The conversation around compensation is often a difficult one for the person on the “asking” side. While most people muster the courage to make the initial request during the hiring process, that determination may be MIA when discussing a raise.
Even when the request is completed, and the raise promised, there remains one area where the process can fall apart: the details. Here are some things you can do to completely seal the deal on a raise without angst on either side.
Make sure you’re talking about the same period for the amount in question. It should be obvious but saying something like “$2,000 annually” is easy enough and gives your manager a chance to clarify if she meant per month.
Ask for the effective date of the raise. If it’s part of a regular compensation review, will it be retroactive to your most recent anniversary date?

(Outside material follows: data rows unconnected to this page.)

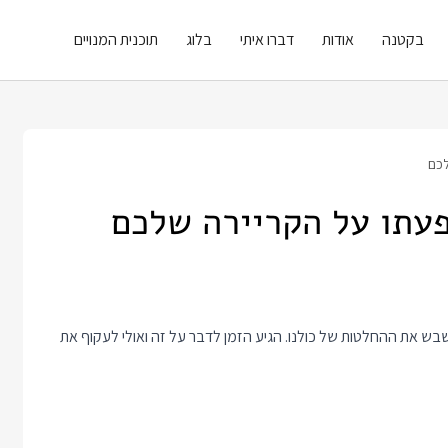
בקטנה
אודות
דברו איתי
בלוג
תוכנית המנויים
לכם
עתו על הקריירה שלכם
ש את ההחלטות של כולנו. הגיע הזמן לדבר על זה ואולי לעקוף את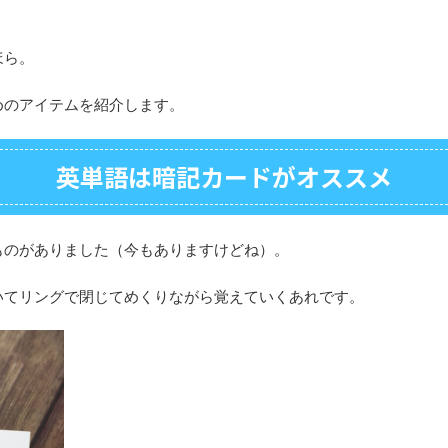
」
ほら。
めのアイテムを紹介します。
英単語は暗記カードがオススメ
ものがありました（今もありますけどね）。
いてリングで閉じてめくりながら覚えていくあれです。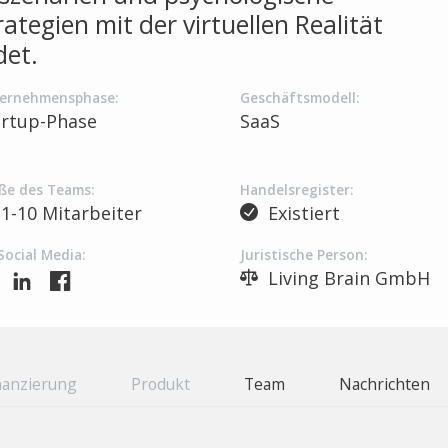
ategien mit der virtuellen Realität
det.
ernehmensphase:
Geschäftsmodell:
artup-Phase
SaaS
ße des Teams:
Handelsregister:
1-10 Mitarbeiter
Existiert
Social Media:
Juristische Person:
Living Brain GmbH
nanzierung
Produkt
Team
Nachrichten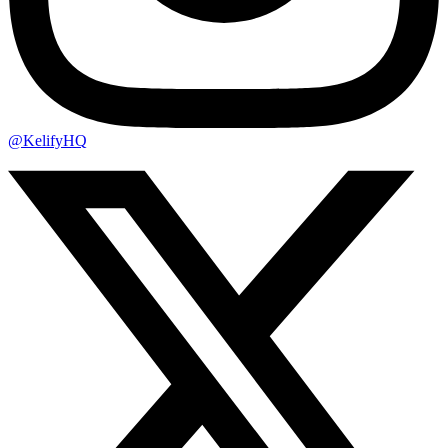
@KelifyHQ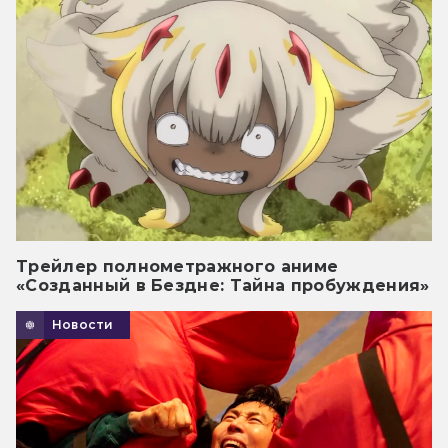
Трейлер полнометражного аниме
«Созданный в Бездне: Тайна пробуждения»
Новости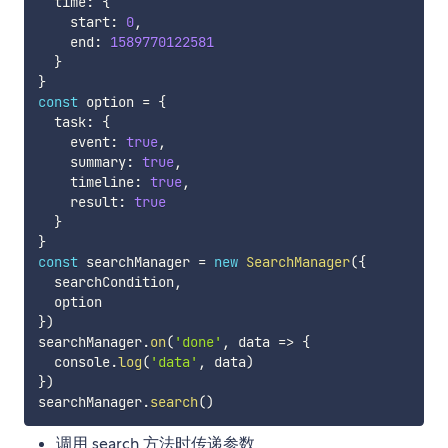
  time
:
{
    start
:
0
,
    end
:
1589770122581
}
}
const
 option 
=
{
  task
:
{
    event
:
true
,
    summary
:
true
,
    timeline
:
true
,
    result
:
true
}
}
const
 searchManager 
=
new
SearchManager
(
{
  searchCondition
,
}
)
searchManager
.
on
(
'done'
,
data
=>
{
  console
.
log
(
'data'
,
 data
)
}
)
searchManager
.
search
(
)
调用 search 方法时传递参数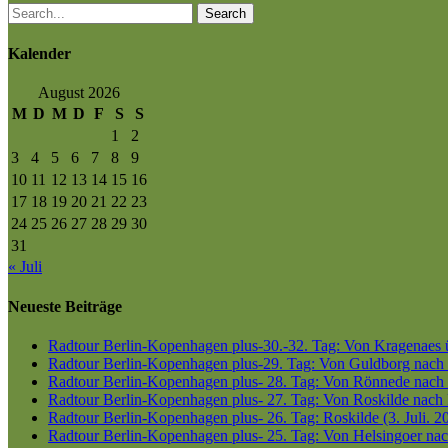
Search
Kalender
August 2026
M
D
M
D
F
S
S
1
2
3
4
5
6
7
8
9
10
11
12
13
14
15
16
17
18
19
20
21
22
23
24
25
26
27
28
29
30
31
« Juli
Neueste Beiträge
Radtour Berlin-Kopenhagen plus-30.-32. Tag: Von Kragenaes üb
Radtour Berlin-Kopenhagen plus-29. Tag: Von Guldborg nach K
Radtour Berlin-Kopenhagen plus- 28. Tag: Von Rönnede nach G
Radtour Berlin-Kopenhagen plus- 27. Tag: Von Roskilde nach 
Radtour Berlin-Kopenhagen plus- 26. Tag: Roskilde (3. Juli. 2
Radtour Berlin-Kopenhagen plus- 25. Tag: Von Helsingoer nach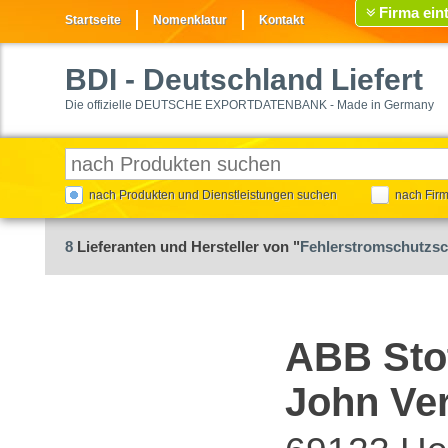
Firma ein
Startseite
Nomenklatur
Kontakt
BDI
- Deutschland Liefert
Die offizielle DEUTSCHE EXPORTDATENBANK - Made in Germany
nach Produkten und Dienstleistungen suchen
nach Fir
8
Lieferanten und Hersteller von "
Fehlerstromschutzsc
ABB Stot
John Ver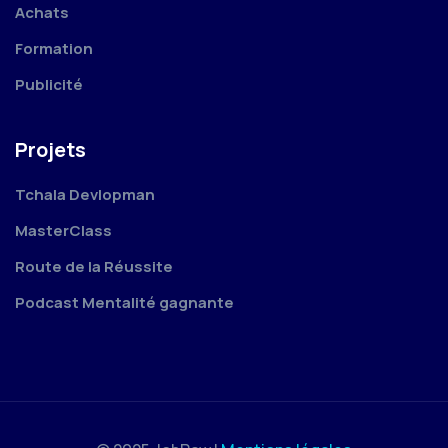
Achats
Formation
Publicité
Projets
Tchala Devlopman
MasterClass
Route de la Réussite
Podcast Mentalité gagnante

Ask if there is anything you need to do to make it happen. Is there a memo you need to receive and acknowledge or something like that. There probably isn’t, but this question is an indirect way of pointing to the process of making the raise happen. It’s also a lot easier than saying, “Thanks, boss. When will you get the paperwork done?”
These seem like small steps, and they are. However, I’ve witnessed first hand and have been told about other cases where raises were promised and not delivered for months. While this is often an oversight, it created anxiety and bitterness on behalf of the employee who no longer felt like they were truly valued. It also resulted in embarrassment for the manager who had to admit the error and request a significant back payment.
Invest the time to get the details in place, and everyone will be happier and more productive!